Garrett’s message includes some utopianism but it also outlines some clear and useful principles for maximizing our chances. Again, the one I would single out and stress as paramount is the need for medical systems to be planned and organized around the goal of public health, not just the curing of disease in individuals. Whatever one believes about the respective roles of government and free markets within economic life as a whole, in a technologically advanced and overpopulated era the supply of health care is not something that can be treated like the supply of tennis balls. At the national level, this requires an organized system of universal health care.

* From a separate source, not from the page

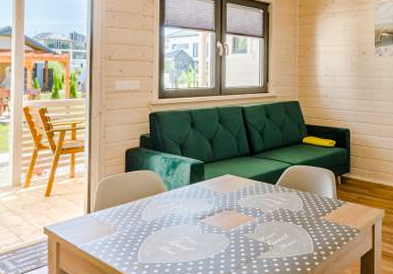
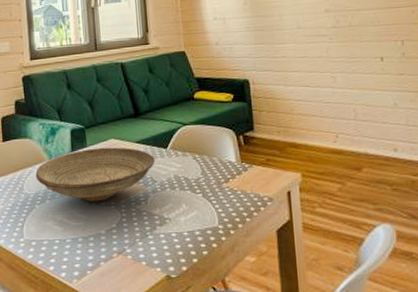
decorative bowl: none [154,182,264,230] -> present [35,147,155,202]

The Coming Plague was published just two years ago but the situation has not remained static since that time. Garrett’s book appeared too early to catch the “mad cow disease” scare which hit the British beef industry in March 1996. Mad cow disease is caused by a “prion,” a mysterious agent that seems to work somewhat like a virus while having none of the usual genetic apparatus (DNA and/or RNA) found in other microbes. The prions associated with mad cow disease have now been linked to lethal brain disorders in humans. Hantavirus, which causes hemorrhagic fever, has now made its way via deer mice to many areas in California, including Santa Barbara and the Lake Tahoe area.9 Late last summer parts of Rhode Island and Massachusetts experienced considerable anxiety over the discovery of mosquitoes infected with Eastern Equine Encephalitis virus. Amid smaller amounts of publicity, increasing numbers of people are finding out that they have been infected with hepatitis C, a very dangerous form of hepatitis whose pattern of transmission is not well understood. And on the day that I write these words, a tiny entry on the front page of the Wall Street Journal notes the small but rising death toll associated with an Ebola outbreak in Gabon, West Africa.

1 For a brief discussion of the biology of bacteria and viruses to complement Garrett’s book, see John Postgate’s engaging Microbes and Men, 3rd ed. (Cambridge: Cam

bridge University Press, 1992).

2 Postgate, Microbes and Men, pp. 270-71.

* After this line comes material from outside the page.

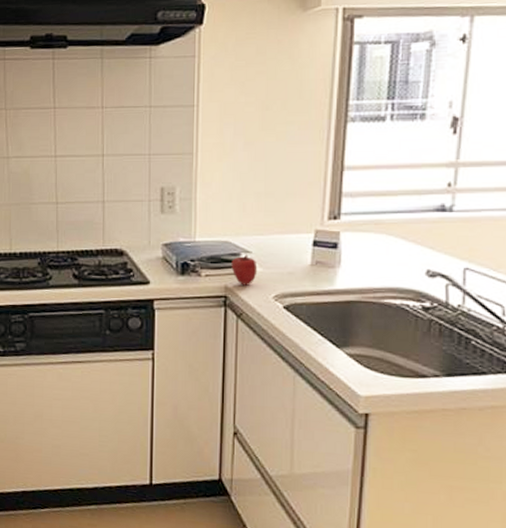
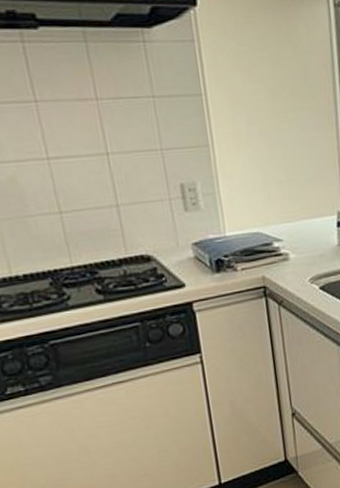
apple: present [231,254,258,286] -> none [265,242,291,274]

3 William McNeill, Plagues and Peoples (New York: Anchor Books, 1975).

4 Part of the difficulty here arises from the fact that the standard criterion for the identification of species—the capacity to interbreed—does not apply to bacteria. So classifications of bacteria are more arbitrary. For this alternative discussion of syphilis see J.Arrizabalaga, “Syphilis” in the Cambridge World History of Human Disease, ed. K.F. Kiple (Cambridge: Cambridge University Press, 1993) especially pp. 1026-27. Another example of Garrett’s choosing sides is her favorable discussion of the controversial topic of “adaptive” or “Cairnsian” mutation in bacteria.

5 Stephen Jay Gould, Wonderful Life: Burgess Shale and the Nature of History (New York: Norton, 1989).

6 See Thomas Kuhn, The Structure of Scientific Revolutions (Chicago: University of Chicago Press, 1970).

7 See Richard Lewontin, Biology and Ideology (New York: Harper, 1991).

8 Marc Lapp, Germs that Won’t Die (Garden City: Doubleday, 1982); cited by Garrett, p. 437.

9 San Francisco Chronicle, November 26, 1995.